What is LocScore™?
LocScore™ is Cytrus’s proprietary AI-powered location risk scoring engine, purpose-built for the insurance industry. It combines dozens of real-time and historical data sources — from weather patterns and flood maps to crime statistics and infrastructure data — to generate a single, explainable risk score for any address in the Netherlands.
Unlike traditional actuarial tables that update annually, LocScore™ is a living model that continuously learns from new data, enabling insurers to price risk more accurately and respond faster to changing conditions.
Why we built it
Insurance underwriters have long relied on postcode-level generalisations that fail to capture the real risk profile of individual properties. Two houses on the same street can have dramatically different risk profiles depending on elevation, proximity to water, building age, and dozens of other micro-factors.
We built LocScore™ to solve this: to give underwriters a tool that is as precise as modern data allows, while remaining fully explainable and auditable — a requirement under both EU AI Act guidelines and internal compliance frameworks.
How it helps our customers
- More accurate pricing: Reduce mispricing of risk at the individual property level, improving combined ratios.

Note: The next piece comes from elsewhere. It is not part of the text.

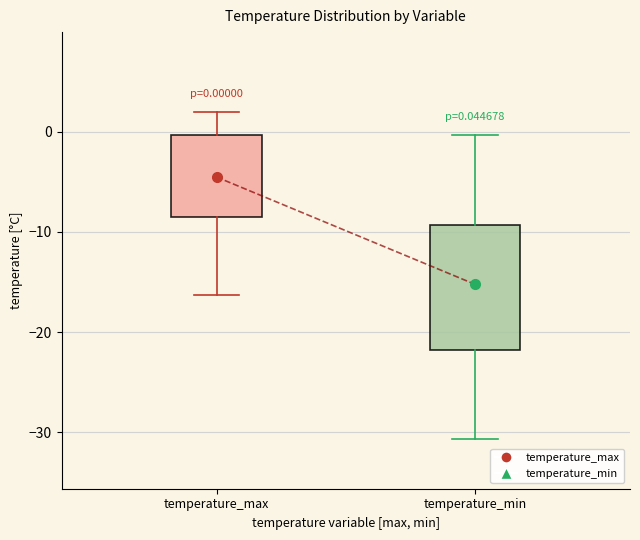

Which box's median line is the lowest?

temperature_min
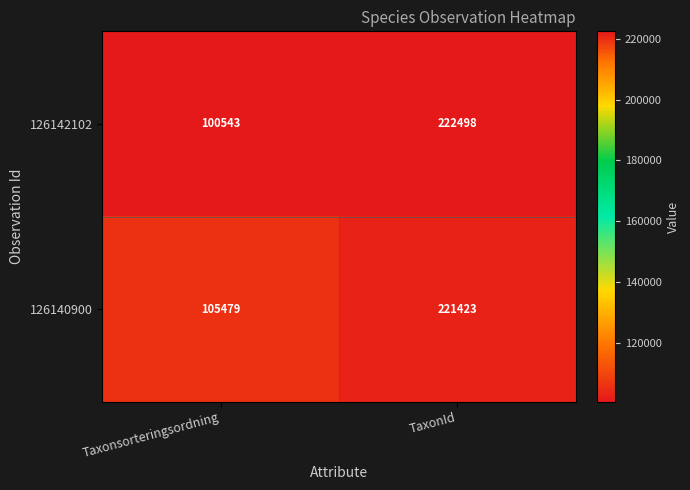

Reading left to right, what are all the values shown in this chart?

126142102: Taxonsorteringsordning=100543	TaxonId=222498
126140900: Taxonsorteringsordning=105479	TaxonId=221423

- Faster underwriting decisions: Automate the initial risk assessment, cutting decision time from hours to seconds.
- Full explainability: Every score comes with a breakdown of contributing factors, satisfying regulatory requirements.
- Dynamic risk monitoring: Track how a property’s risk profile changes over time as environmental conditions evolve.

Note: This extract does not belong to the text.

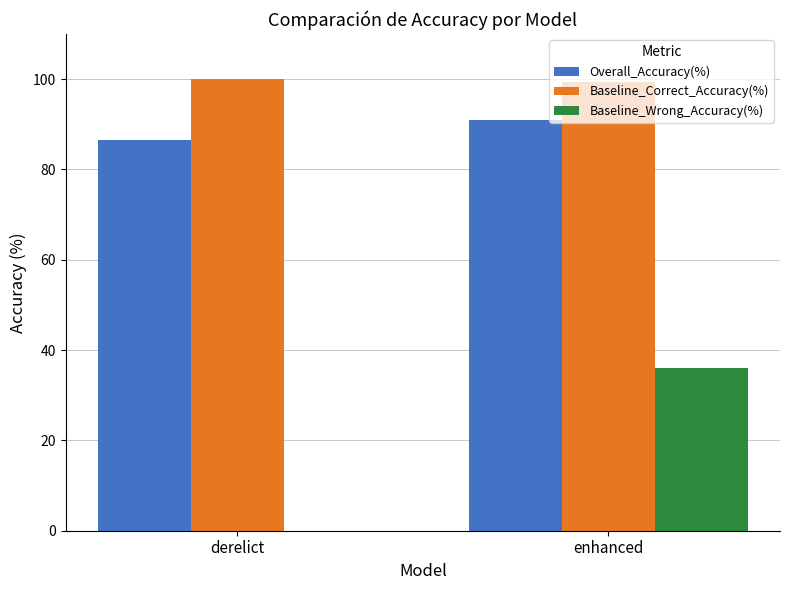

The value of Baseline_Correct_Accuracy(%) at derelict is 134.5. True or false?

False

- Portfolio insights: Aggregate scores across a portfolio to identify concentration risk and stress-test against climate scenarios.
“LocScore™ gave us the ability to differentiate risk at a granularity we never thought possible. It transformed how we approach pricing for residential portfolios.”
— Head of Personal Lines Underwriting, Dutch insurer
Technical approach
LocScore™ is built on a gradient-boosted ensemble model trained on over 15 years of claims data, combined with real-time data feeds from national weather services, cadastral records, and satellite imagery. The model outputs a composite score from 0 to 100, alongside factor-level attributions using SHAP values for full transparency.
The engine is available via REST API, enabling seamless integration into existing underwriting workbenches, policy management systems, and broker portals.